+++ Records to process
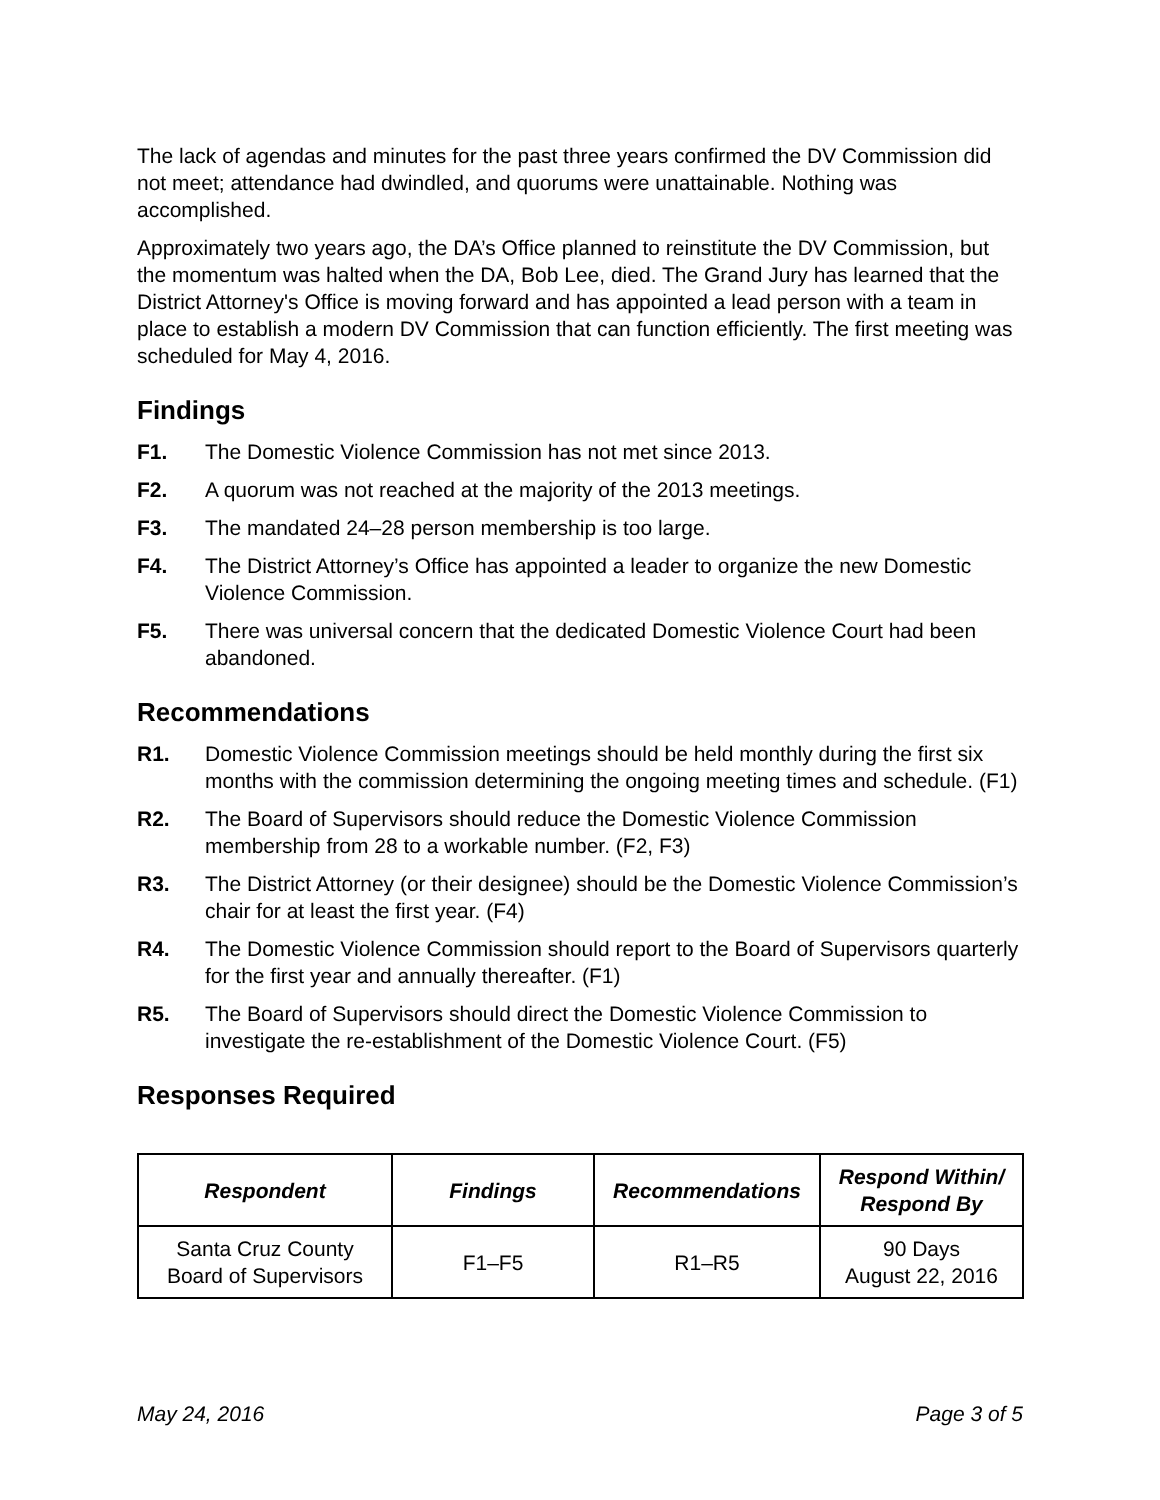The lack of agendas and minutes for the past three years confirmed the DV Commission did not meet; attendance had dwindled, and quorums were unattainable. Nothing was accomplished.
Approximately two years ago, the DA’s Office planned to reinstitute the DV Commission, but the momentum was halted when the DA, Bob Lee, died. The Grand Jury has learned that the District Attorney's Office is moving forward and has appointed a lead person with a team in place to establish a modern DV Commission that can function efficiently. The first meeting was scheduled for May 4, 2016.
Findings
F1. The Domestic Violence Commission has not met since 2013.
F2. A quorum was not reached at the majority of the 2013 meetings.
F3. The mandated 24–28 person membership is too large.
F4. The District Attorney’s Office has appointed a leader to organize the new Domestic Violence Commission.
F5. There was universal concern that the dedicated Domestic Violence Court had been abandoned.
Recommendations
R1. Domestic Violence Commission meetings should be held monthly during the first six months with the commission determining the ongoing meeting times and schedule. (F1)
R2. The Board of Supervisors should reduce the Domestic Violence Commission membership from 28 to a workable number. (F2, F3)
R3. The District Attorney (or their designee) should be the Domestic Violence Commission’s chair for at least the first year. (F4)
R4. The Domestic Violence Commission should report to the Board of Supervisors quarterly for the first year and annually thereafter. (F1)
R5. The Board of Supervisors should direct the Domestic Violence Commission to investigate the re-establishment of the Domestic Violence Court. (F5)
Responses Required
| Respondent | Findings | Recommendations | Respond Within/ Respond By |
| --- | --- | --- | --- |
| Santa Cruz County Board of Supervisors | F1–F5 | R1–R5 | 90 Days August 22, 2016 |
May 24, 2016 Page 3 of 5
++++++
[Task item]
The pictures stay out; please reproduce everything else in the entries exactly.

[Answer for this exercise]
The lack of agendas and minutes for the past three years confirmed the DV Commission did not meet; attendance had dwindled, and quorums were unattainable. Nothing was accomplished.
Approximately two years ago, the DA’s Office planned to reinstitute the DV Commission, but the momentum was halted when the DA, Bob Lee, died. The Grand Jury has learned that the District Attorney's Office is moving forward and has appointed a lead person with a team in place to establish a modern DV Commission that can function efficiently. The first meeting was scheduled for May 4, 2016.
Findings
F1. The Domestic Violence Commission has not met since 2013.
F2. A quorum was not reached at the majority of the 2013 meetings.
F3. The mandated 24–28 person membership is too large.
F4. The District Attorney’s Office has appointed a leader to organize the new Domestic Violence Commission.
F5. There was universal concern that the dedicated Domestic Violence Court had been abandoned.
Recommendations
R1. Domestic Violence Commission meetings should be held monthly during the first six months with the commission determining the ongoing meeting times and schedule. (F1)
R2. The Board of Supervisors should reduce the Domestic Violence Commission membership from 28 to a workable number. (F2, F3)
R3. The District Attorney (or their designee) should be the Domestic Violence Commission’s chair for at least the first year. (F4)
R4. The Domestic Violence Commission should report to the Board of Supervisors quarterly for the first year and annually thereafter. (F1)
R5. The Board of Supervisors should direct the Domestic Violence Commission to investigate the re-establishment of the Domestic Violence Court. (F5)
Responses Required
| Respondent | Findings | Recommendations | Respond Within/ Respond By |
| --- | --- | --- | --- |
| Santa Cruz County Board of Supervisors | F1–F5 | R1–R5 | 90 Days August 22, 2016 |
May 24, 2016 Page 3 of 5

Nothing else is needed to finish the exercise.